Con todos los entrañables tics de aquellos productos (¡esos ralentís!), Kamiyama consigue no solo no "traicionar" al opus Jackson, también enriquecerlo saliendo (no tanto como le gustaría a este crítico) de los márgenes oficiales. Lo verdaderamente espectacular de un largometraje que en sus secuencias épicas nada tiene que envidiar a las conocidas ya dentro de la saga es el ímpetu bárbaro pero elegante de la historia, una historia de venganza y donde la línea entre amor y odio es tan delgada como la del realismo en cierta manera histórico de la película y el derroche de fantasía brutal (las criaturas reptantes), primaria (el elefante) y asimismo poética (el águila gigante, digna de Ray Harryhausen). 'El Señor de los Anillos: la Guerra de los Rohirrim' consigue ser 'La princesa Mononoke' (Hèra, la protagonista, tiene mucho de la heroína de Hayao Miyazaki, pero mucho más de la Greta Garbo de 'La Reina Cristina de Suecia' o las mujeres del cine de Luc Besson) en una red de intrigas, asedios y violencia cruda en la cual Akira Kurosawa (el Kurosawa de 'Trono de sangre', 'La fortaleza escondida', 'Kagemusha' y 'Ran') se habría sentido comodísimo.
Más allá de su voluntad de precuela y recordatorio de la franquicia Jackson/Tolkien, 'El Señor de los Anillos: la Guerra de los Rohirrim' funciona mejor de forma aislada, sin que cada nombre de personaje o cada nombre de un lugar tengan por fuerza que remitirnos a la vasta y farragosa lista de los vastos y farragosos apéndices presentes en los originales literarios. Queriendo ser una superproducción épica con batallas (Kurosawa, Eisenstein, Bondarchuk, J. Lee Thompson…) de una lujuria visual envidiable que adopta el aspecto visual de una animación personal y brillante. Siendo la gran película en donde el cimmerio Conan, de Robert E. Howard, se ve estimulantemente convertido en una mujer tratando de domar unos tiempos bárbaros para conseguir su corona.
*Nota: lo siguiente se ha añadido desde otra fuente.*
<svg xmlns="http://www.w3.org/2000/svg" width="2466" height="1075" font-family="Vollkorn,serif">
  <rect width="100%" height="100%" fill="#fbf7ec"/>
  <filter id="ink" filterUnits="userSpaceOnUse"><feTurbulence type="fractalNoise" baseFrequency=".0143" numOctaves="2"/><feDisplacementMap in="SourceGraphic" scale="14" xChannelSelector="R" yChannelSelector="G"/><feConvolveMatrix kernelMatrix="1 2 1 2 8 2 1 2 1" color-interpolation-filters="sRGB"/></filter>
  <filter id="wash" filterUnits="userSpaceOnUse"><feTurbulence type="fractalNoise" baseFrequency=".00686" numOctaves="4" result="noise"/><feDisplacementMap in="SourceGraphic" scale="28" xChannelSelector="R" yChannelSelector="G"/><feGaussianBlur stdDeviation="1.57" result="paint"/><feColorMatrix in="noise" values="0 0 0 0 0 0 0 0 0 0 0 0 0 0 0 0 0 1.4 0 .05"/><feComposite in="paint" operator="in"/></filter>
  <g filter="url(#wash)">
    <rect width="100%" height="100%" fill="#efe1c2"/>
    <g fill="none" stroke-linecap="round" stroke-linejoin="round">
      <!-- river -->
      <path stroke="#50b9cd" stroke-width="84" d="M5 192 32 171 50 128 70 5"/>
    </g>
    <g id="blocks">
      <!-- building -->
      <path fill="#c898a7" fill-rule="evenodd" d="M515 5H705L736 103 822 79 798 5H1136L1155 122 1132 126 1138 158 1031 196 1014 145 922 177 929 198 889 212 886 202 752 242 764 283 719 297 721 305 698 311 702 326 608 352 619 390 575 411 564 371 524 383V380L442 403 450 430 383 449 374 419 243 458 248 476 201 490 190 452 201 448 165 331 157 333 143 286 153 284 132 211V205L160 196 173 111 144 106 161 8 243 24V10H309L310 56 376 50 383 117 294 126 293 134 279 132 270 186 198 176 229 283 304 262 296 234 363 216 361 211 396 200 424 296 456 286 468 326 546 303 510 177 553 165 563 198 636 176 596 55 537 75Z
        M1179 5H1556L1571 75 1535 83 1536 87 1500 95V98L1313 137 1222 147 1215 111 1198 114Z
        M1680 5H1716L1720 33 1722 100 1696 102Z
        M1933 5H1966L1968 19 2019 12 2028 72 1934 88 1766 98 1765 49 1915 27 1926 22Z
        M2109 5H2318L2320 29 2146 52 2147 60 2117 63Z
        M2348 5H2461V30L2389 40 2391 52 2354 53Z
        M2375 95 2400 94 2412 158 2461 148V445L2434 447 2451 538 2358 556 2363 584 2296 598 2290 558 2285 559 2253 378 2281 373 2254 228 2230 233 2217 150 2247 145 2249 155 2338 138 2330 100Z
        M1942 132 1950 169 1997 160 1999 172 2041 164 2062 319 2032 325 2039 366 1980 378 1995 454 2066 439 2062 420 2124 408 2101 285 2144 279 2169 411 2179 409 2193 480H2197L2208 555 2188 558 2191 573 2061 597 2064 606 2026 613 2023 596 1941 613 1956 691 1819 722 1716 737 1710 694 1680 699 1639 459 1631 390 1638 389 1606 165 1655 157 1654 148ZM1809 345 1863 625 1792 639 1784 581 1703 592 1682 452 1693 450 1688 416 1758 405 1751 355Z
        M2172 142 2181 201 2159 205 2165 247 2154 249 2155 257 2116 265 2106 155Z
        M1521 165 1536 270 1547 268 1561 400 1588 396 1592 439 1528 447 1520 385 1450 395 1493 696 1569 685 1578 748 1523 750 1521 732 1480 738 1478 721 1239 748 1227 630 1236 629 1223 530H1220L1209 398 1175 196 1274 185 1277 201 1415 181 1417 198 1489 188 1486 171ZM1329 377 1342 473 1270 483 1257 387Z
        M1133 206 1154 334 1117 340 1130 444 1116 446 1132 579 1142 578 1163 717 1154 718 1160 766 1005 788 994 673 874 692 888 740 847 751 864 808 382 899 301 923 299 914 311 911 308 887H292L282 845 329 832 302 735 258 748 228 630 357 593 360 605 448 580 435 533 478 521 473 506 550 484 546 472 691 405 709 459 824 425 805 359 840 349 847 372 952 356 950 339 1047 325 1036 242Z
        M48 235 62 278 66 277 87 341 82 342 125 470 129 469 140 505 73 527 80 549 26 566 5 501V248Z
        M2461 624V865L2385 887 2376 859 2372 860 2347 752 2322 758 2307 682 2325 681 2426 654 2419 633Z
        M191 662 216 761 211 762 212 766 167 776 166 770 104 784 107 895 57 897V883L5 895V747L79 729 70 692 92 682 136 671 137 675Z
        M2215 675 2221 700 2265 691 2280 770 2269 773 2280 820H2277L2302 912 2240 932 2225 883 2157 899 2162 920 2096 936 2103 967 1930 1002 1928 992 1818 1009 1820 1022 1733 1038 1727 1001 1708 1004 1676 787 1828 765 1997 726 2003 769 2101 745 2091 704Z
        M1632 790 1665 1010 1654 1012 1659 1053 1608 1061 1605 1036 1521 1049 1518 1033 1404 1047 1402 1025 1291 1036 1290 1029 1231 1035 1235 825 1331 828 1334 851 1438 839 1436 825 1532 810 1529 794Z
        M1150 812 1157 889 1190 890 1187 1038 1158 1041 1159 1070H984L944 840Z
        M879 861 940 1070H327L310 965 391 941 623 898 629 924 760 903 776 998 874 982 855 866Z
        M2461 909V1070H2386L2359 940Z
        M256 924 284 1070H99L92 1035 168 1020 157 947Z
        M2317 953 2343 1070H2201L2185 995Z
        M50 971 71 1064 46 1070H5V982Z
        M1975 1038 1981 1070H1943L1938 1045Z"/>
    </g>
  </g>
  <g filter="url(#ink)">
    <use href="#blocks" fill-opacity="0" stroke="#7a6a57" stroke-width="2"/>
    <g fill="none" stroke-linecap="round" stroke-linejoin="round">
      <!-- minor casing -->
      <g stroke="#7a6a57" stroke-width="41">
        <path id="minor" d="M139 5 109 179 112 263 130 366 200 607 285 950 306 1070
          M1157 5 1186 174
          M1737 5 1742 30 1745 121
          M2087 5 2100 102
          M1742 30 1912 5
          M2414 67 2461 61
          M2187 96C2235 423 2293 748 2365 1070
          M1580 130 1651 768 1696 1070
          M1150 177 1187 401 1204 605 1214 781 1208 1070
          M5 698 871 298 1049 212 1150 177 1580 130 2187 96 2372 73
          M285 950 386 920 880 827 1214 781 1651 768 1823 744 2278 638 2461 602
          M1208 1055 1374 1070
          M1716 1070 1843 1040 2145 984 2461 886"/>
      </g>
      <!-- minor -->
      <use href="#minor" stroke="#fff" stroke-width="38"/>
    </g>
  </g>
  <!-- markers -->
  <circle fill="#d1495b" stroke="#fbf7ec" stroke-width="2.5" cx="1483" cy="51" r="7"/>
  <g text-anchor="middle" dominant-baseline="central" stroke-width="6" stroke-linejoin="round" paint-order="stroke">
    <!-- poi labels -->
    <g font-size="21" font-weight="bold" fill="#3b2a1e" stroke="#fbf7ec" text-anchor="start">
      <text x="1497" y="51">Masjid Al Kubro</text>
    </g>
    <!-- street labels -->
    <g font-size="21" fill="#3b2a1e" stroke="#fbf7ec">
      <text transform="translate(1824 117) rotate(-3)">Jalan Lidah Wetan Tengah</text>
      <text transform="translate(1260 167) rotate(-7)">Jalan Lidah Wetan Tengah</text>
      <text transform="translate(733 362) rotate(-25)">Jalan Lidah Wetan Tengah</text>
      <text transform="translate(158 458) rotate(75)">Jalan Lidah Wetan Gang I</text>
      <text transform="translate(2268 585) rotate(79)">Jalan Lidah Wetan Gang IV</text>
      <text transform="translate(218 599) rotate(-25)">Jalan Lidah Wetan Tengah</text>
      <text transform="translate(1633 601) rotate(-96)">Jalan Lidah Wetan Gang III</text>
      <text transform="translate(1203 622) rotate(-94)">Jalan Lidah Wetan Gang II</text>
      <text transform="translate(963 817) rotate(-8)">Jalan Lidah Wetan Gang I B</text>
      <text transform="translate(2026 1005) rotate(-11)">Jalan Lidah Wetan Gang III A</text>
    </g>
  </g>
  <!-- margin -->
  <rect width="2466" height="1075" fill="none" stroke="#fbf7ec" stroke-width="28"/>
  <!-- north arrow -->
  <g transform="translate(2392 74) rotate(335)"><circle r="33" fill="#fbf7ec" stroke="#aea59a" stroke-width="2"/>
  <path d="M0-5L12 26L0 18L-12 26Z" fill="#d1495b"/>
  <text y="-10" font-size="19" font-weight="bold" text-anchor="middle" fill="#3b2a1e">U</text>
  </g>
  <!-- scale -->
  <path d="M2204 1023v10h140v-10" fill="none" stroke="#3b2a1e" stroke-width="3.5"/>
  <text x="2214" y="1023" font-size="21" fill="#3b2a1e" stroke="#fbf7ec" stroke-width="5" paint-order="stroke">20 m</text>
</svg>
Quién sabe si aquel Peter Jackson de los años 90 soñó en alguna ocasión con una película así, un anime así, y una historia finalmente de pasiones al límite en mundos imaginados pero reconocibles para aquellos olvidados pioneros, reales o inventados, de la verdadera historia del cine. D. W. Griffith dibujado por Max Fleischer.
Para heterodoxos consumidores de fantasía épica, Tolkien y el anime bizarro.